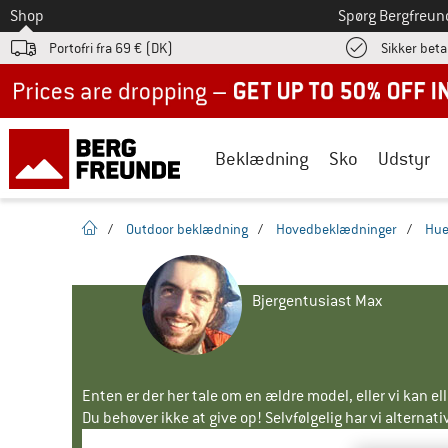
Til
Shop
Spørg Bergfreun
Portofri fra 69 € (DK)
Sikker beta
Up to 50% off now in our summer sale
Beklædning
Sko
Udstyr
Hjemmeside
/
Outdoor beklædning
/
Hovedbeklædninger
/
Hue
Bjergentusiast Max
Enten er der her tale om en ældre model, eller vi kan e
Du behøver ikke at give op! Selvfølgelig har vi alternative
* * * * * * *
▶ Task to carry out
Starting with the first entry and ending with the last, reproduce the listing exactly, without its pictures.

▶ Reply to the task
Til
Shop
Spørg Bergfreun
Portofri fra 69 € (DK)
Sikker beta
Up to 50% off now in our summer sale
Beklædning
Sko
Udstyr
Hjemmeside
/
Outdoor beklædning
/
Hovedbeklædninger
/
Hue
Bjergentusiast Max
Enten er der her tale om en ældre model, eller vi kan e
Du behøver ikke at give op! Selvfølgelig har vi alternative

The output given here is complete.